Our findings should not be generalized to countries outside of the United States because of different health care costs and mortality rates. This study benefits from a microsimulation modeling technique that better reproduces the natural process of Dupuytren disease through stochastic uncertainty. In addition, this modeling strategy accommodates complexity in patient-level factors, such as joint type, contracture severity, and number of fingers affected, which affect cost-effectiveness.

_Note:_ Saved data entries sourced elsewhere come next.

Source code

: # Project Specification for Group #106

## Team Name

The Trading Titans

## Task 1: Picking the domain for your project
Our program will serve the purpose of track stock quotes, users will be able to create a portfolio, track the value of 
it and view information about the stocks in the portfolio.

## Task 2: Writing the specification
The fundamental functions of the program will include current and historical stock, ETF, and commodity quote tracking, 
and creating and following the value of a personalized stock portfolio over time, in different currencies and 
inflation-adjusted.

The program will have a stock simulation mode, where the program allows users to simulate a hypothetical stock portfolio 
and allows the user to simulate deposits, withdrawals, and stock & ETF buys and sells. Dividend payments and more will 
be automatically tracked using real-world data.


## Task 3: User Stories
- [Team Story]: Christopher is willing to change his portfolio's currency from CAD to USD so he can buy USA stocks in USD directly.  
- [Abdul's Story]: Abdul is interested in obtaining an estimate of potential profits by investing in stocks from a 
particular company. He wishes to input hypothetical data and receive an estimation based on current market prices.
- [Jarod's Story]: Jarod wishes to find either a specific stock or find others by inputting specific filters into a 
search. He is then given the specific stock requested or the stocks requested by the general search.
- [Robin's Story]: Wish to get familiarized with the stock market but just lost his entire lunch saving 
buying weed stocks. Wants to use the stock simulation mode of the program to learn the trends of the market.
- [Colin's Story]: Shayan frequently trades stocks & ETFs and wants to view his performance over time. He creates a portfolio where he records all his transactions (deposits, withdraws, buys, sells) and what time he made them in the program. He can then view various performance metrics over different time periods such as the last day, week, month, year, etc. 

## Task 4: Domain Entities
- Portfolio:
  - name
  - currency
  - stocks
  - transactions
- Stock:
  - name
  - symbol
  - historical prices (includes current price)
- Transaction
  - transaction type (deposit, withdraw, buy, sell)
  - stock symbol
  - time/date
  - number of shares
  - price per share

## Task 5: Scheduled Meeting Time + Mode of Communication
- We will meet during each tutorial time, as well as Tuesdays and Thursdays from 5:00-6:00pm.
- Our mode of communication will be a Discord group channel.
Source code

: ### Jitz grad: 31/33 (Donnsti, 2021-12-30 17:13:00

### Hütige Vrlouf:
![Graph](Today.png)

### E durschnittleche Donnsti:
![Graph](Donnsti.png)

Furthermore, numerous potential treatment regimens for recurrent Dupuytren contracture were simulated with 27 treatment permutations.
Conclusions
In this study, LF and PNA were cost-effective treatments for managing recurrent, high-severity Dupuytren contracture of the MCP joint. For patients with recurrent single-finger, low-severity MCP joint contracture or recurrent PIP joint contractures of any severity, PNA was the only cost-effective strategy. In Dupuytren disease involving 2 low-severity MCP or PIP joint contractures, a treatment combination of PNA and LF may be cost-effective compared with repeated PNA in patients with markedly diminished quality of life. CCH was not a cost-effective treatment for Dupuytren contracture of any joint or severity.